(RxWiki News) High blood pressure can be a “masked” villain. Readings at a clinic may show normal blood pressure levels, while home readings may give a more accurate view of cardiovascular health.
A new study found that patients who had normal blood pressure readings in a clinic but elevated readings at home (called masked hypertension) faced a greater likelihood of death, heart attack and stroke compared to those who had normal readings both at a clinic and at home.
"Keep track of your blood pressure."
Jan Staessen, MD, head of the Division of Hypertension and Cardiovascular Rehabilitation in the Department of Cardiovascular Diseases at the University of Leuven in Belgium, and colleagues analyzed data on 5,008 patients to gauge the effects of masked high blood pressure.

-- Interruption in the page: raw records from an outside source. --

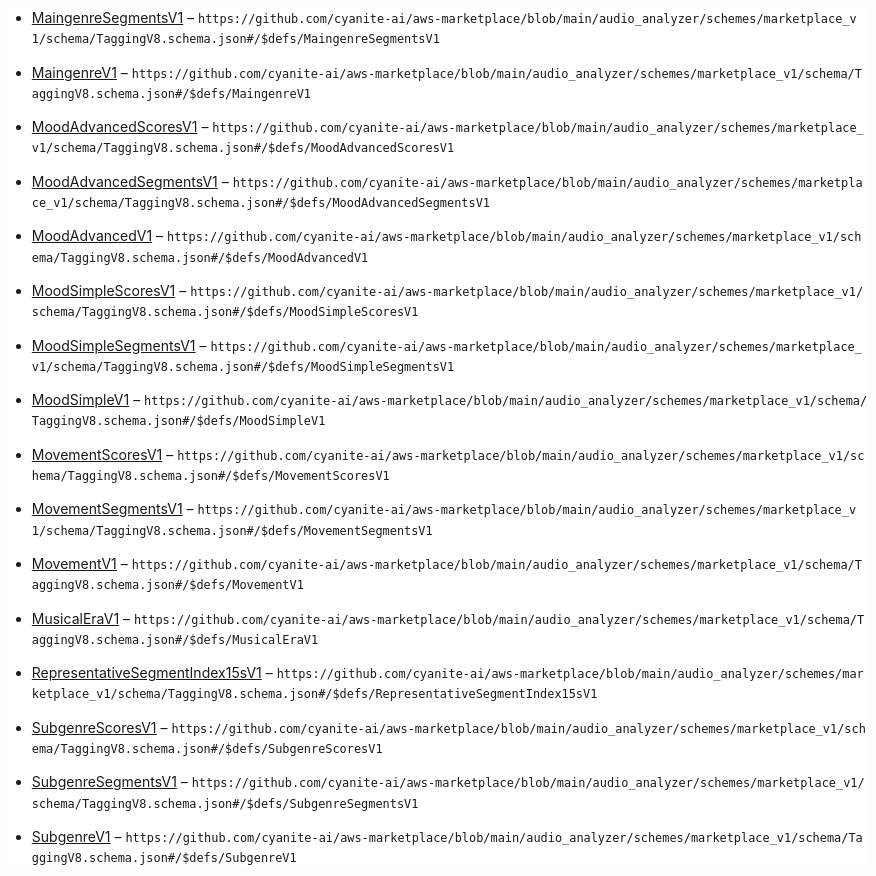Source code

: * [MaingenreSegmentsV1](./taggingv8-defs-maingenresegmentsv1.md) – `https://github.com/cyanite-ai/aws-marketplace/blob/main/audio_analyzer/schemes/marketplace_v1/schema/TaggingV8.schema.json#/$defs/MaingenreSegmentsV1`

* [MaingenreV1](./taggingv8-defs-maingenrev1.md) – `https://github.com/cyanite-ai/aws-marketplace/blob/main/audio_analyzer/schemes/marketplace_v1/schema/TaggingV8.schema.json#/$defs/MaingenreV1`

* [MoodAdvancedScoresV1](./taggingv8-defs-moodadvancedscoresv1.md) – `https://github.com/cyanite-ai/aws-marketplace/blob/main/audio_analyzer/schemes/marketplace_v1/schema/TaggingV8.schema.json#/$defs/MoodAdvancedScoresV1`

* [MoodAdvancedSegmentsV1](./taggingv8-defs-moodadvancedsegmentsv1.md) – `https://github.com/cyanite-ai/aws-marketplace/blob/main/audio_analyzer/schemes/marketplace_v1/schema/TaggingV8.schema.json#/$defs/MoodAdvancedSegmentsV1`

* [MoodAdvancedV1](./taggingv8-defs-moodadvancedv1.md) – `https://github.com/cyanite-ai/aws-marketplace/blob/main/audio_analyzer/schemes/marketplace_v1/schema/TaggingV8.schema.json#/$defs/MoodAdvancedV1`

* [MoodSimpleScoresV1](./taggingv8-defs-moodsimplescoresv1.md) – `https://github.com/cyanite-ai/aws-marketplace/blob/main/audio_analyzer/schemes/marketplace_v1/schema/TaggingV8.schema.json#/$defs/MoodSimpleScoresV1`

* [MoodSimpleSegmentsV1](./taggingv8-defs-moodsimplesegmentsv1.md) – `https://github.com/cyanite-ai/aws-marketplace/blob/main/audio_analyzer/schemes/marketplace_v1/schema/TaggingV8.schema.json#/$defs/MoodSimpleSegmentsV1`

* [MoodSimpleV1](./taggingv8-defs-moodsimplev1.md) – `https://github.com/cyanite-ai/aws-marketplace/blob/main/audio_analyzer/schemes/marketplace_v1/schema/TaggingV8.schema.json#/$defs/MoodSimpleV1`

* [MovementScoresV1](./taggingv8-defs-movementscoresv1.md) – `https://github.com/cyanite-ai/aws-marketplace/blob/main/audio_analyzer/schemes/marketplace_v1/schema/TaggingV8.schema.json#/$defs/MovementScoresV1`

* [MovementSegmentsV1](./taggingv8-defs-movementsegmentsv1.md) – `https://github.com/cyanite-ai/aws-marketplace/blob/main/audio_analyzer/schemes/marketplace_v1/schema/TaggingV8.schema.json#/$defs/MovementSegmentsV1`

* [MovementV1](./taggingv8-defs-movementv1.md) – `https://github.com/cyanite-ai/aws-marketplace/blob/main/audio_analyzer/schemes/marketplace_v1/schema/TaggingV8.schema.json#/$defs/MovementV1`

* [MusicalEraV1](./taggingv8-defs-musicalerav1.md) – `https://github.com/cyanite-ai/aws-marketplace/blob/main/audio_analyzer/schemes/marketplace_v1/schema/TaggingV8.schema.json#/$defs/MusicalEraV1`

* [RepresentativeSegmentIndex15sV1](./taggingv8-defs-representativesegmentindex15sv1.md) – `https://github.com/cyanite-ai/aws-marketplace/blob/main/audio_analyzer/schemes/marketplace_v1/schema/TaggingV8.schema.json#/$defs/RepresentativeSegmentIndex15sV1`

* [SubgenreScoresV1](./taggingv8-defs-subgenrescoresv1.md) – `https://github.com/cyanite-ai/aws-marketplace/blob/main/audio_analyzer/schemes/marketplace_v1/schema/TaggingV8.schema.json#/$defs/SubgenreScoresV1`

* [SubgenreSegmentsV1](./taggingv8-defs-subgenresegmentsv1.md) – `https://github.com/cyanite-ai/aws-marketplace/blob/main/audio_analyzer/schemes/marketplace_v1/schema/TaggingV8.schema.json#/$defs/SubgenreSegmentsV1`

* [SubgenreV1](./taggingv8-defs-subgenrev1.md) – `https://github.com/cyanite-ai/aws-marketplace/blob/main/audio_analyzer/schemes/marketplace_v1/schema/TaggingV8.schema.json#/$defs/SubgenreV1`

Hypertension, or high blood pressure, raises the risk of heart attack, stroke and heart disease. While many individuals only get their blood pressure taken in a medical setting, blood pressure readings can also be taken at home.
Dr. Staessen and colleagues noted that self-measured home blood pressure readings were lower than clinic measures by an average of about 7.0 mm Hg/3.0 mm Hg than the standard measure of blood pressure.
The top number in a blood pressure measurement shows systolic pressure, the maximum force of the blood in the arteries. The bottom number shows the diastolic pressure, or the pressure measurement when the heart is relaxed. The American Heart Association defines normal blood pressure as less than 120 for systolic and less than 80 for diastolic. Prehypertension or “high-normal” is higher than 120/80 but lower than 140/90. High blood pressure is 140/90 and above.
Dr. Staessen and team discovered 67 people who had an average optimal blood pressure of less than 120/80 mm Hg in the clinic but still had high-normal blood pressure of more than 130/85 when measured at home. A total of 187 people had a 120/80 mm Hg average reading in the clinic but still had high-normal blood pressure at home.
Also, there were 315 people with high-normal blood pressure readings in the clinic who had masked hypertension in home readings.
After a median follow-up of just over eight years, 522 study subjects died, and 414 had a fatal or nonfatal cardiovascular episode.
The researchers calculated that patients with optimal blood pressure in the clinic but masked high blood pressure faced a death rate of more than twice that of those with optimal pressure in the clinic without masked high blood pressure. Compared to this group, patients with normal in-clinic readings but with masked high blood pressure had a 57 percent greater likelihood of death and those with high-normal blood pressure in the clinic but masked high pressure had a 54 percent higher chance of dying.
The authors of this study observed that patients with masked hypertension were more likely to be male, older and more obese. They were also more likely to smoke and to have diabetes or a history of cardiovascular disease.
“We suggest that in individuals at risk for masked hypertension, home blood pressure monitoring should be included in the strategy of primary prevention of cardiovascular complication,” these authors wrote.
Sarah Samaan, MD, cardiologist and physician partner at the Baylor Heart Hospital in Plano, Texas, told dailyRx News, “We often hear about ‘white coat hypertension,’ or blood pressure that is high in the doctor's office, but normal at home. However, masked hypertension, or high blood pressure at home but normal pressure in the office, is important as well, and more common than many people realize.”
She added that for those at risk of hypertension, checking home blood pressures from time to time can help identify a problem before serious consequences occur.
“When we physicians see patients in the office, we usually have a single blood pressure reading to rely on,” said Dr. Samaan. “It makes much more sense to have a series of readings over time, so we can detect any important trends. One to two readings per week, at different times of the day, is usually all that is necessary. Bring that information with you to your next office visit to help your doctor optimize your care."
This study was published in January in PLoS Medicine.
This study was funded by numerous foundations and government organizations in Europe and Japan.
The authors declared no conflicts of interest.